Hoe profileert Devagro zich op de arbeidsmarkt? Waarom zou ik bij jullie komen werken? “Blij dat u die vraag stelt, want voor ons is dat een belangrijk gegeven. We willen transparant tonen wie we zijn en waarvoor we staan. Kort gezegd willen we een bedrijf zijn waar normen en waarden nog cruciaal zijn. Denk maar aan het belang dat we hechten aan teambuilding, aan flexibiliteit, aan discipline, maar ook aan voldoening scheppen in de job of aan persoonlijke ontwikkeling en groei. Wat ik ook vrij belangrijk vind, is dat medewerkers kunnen switchen naar een andere job. Binnen onze groep met 5 bedrijven is dat best haalbaar. Dat alles zetten we altijd in de verf van bij het eerste contact en dat wordt positief onthaald. Wat is ondernemen anders dan met een grote groep mensen en gelijkgestemden een grote mooie puzzel leggen?”

Heeft u nog tijd voor bijscholing? “Ik volg met de regelmaat van de klok interessante seminaries over onze sector.
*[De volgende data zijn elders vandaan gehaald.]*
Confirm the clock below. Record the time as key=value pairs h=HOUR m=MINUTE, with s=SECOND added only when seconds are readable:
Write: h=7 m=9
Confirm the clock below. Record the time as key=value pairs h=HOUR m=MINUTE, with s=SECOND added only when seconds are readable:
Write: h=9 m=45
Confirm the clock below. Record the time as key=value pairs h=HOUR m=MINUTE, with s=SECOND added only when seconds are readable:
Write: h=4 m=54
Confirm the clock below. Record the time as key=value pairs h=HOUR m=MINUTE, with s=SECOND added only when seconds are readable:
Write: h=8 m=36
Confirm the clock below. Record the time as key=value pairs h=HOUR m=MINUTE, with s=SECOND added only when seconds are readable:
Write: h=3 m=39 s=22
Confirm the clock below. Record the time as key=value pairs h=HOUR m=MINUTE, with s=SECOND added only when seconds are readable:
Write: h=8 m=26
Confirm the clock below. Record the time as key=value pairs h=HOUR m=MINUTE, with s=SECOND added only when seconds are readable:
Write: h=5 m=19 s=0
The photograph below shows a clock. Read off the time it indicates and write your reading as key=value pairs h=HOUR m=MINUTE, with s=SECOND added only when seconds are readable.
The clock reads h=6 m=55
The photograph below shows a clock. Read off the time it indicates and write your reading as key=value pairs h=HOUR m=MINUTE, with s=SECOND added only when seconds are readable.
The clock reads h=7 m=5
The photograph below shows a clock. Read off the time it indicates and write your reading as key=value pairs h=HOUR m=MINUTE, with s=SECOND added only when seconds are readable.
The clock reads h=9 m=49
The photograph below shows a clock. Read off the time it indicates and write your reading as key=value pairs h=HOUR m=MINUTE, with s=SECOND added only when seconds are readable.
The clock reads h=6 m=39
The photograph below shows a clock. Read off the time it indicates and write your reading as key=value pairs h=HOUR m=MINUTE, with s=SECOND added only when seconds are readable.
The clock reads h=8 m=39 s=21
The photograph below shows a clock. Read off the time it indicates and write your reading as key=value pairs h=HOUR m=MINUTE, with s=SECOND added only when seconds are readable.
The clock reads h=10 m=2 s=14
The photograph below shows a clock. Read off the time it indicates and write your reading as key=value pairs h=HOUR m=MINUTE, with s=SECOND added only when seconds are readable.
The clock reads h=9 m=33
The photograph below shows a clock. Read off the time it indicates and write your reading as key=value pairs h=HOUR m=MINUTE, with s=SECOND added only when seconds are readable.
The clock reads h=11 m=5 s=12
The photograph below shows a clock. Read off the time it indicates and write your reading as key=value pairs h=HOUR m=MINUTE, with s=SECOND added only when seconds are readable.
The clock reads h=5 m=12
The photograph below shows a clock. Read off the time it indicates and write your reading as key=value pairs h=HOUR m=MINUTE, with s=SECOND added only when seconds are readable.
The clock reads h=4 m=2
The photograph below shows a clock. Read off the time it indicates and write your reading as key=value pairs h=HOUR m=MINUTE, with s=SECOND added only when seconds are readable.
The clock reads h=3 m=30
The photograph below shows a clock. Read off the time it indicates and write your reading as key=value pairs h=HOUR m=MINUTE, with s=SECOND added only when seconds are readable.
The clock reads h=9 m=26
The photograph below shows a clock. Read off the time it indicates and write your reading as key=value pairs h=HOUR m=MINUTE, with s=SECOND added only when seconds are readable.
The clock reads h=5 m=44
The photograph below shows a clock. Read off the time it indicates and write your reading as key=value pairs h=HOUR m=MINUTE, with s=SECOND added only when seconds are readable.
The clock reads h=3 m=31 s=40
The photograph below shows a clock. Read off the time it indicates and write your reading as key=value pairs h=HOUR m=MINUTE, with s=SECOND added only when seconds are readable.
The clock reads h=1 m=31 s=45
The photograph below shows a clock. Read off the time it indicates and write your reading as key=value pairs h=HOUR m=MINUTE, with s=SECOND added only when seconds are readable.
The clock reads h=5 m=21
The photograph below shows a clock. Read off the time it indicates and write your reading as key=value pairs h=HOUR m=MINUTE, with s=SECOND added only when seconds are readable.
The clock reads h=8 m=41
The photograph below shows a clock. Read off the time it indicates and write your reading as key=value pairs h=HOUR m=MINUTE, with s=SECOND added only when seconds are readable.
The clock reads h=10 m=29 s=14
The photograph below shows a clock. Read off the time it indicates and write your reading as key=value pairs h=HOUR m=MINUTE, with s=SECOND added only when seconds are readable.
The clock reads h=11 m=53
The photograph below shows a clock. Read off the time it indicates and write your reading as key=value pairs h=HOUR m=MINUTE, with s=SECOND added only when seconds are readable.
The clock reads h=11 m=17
Voorts vind ik het ook belangrijk om expertise in huis te halen. Zo loopt er momenteel inhouse een traject met Acta Management. Ook de leidinggevenden van de diverse businessunits worden daarbij betrokken. De bedoeling moet altijd zijn bij te leren en beter te worden. Elke ondernemer is altijd bezig met zijn eigen ding binnen zijn eigen sector. Via Voka kan ik ook andere mensen uit andere sectoren en met eigen visies ontmoeten en dat is altijd verrijkend.”

Devagro

is een gediversifieerde groep, met verschillende businessunits: Devagro Aanneming (infrastructuur 20 miljoen euro omzet + afbraak 5 miljoen euro), Devagro Sanering (15 miljoen euro omzet), Devagro Beton en Recyclage (19 miljoen euro omzet met 2 vestigingen: een in Harelbeke en een in Desselgem) en Devagro Transport (1 miljoen euro omzet).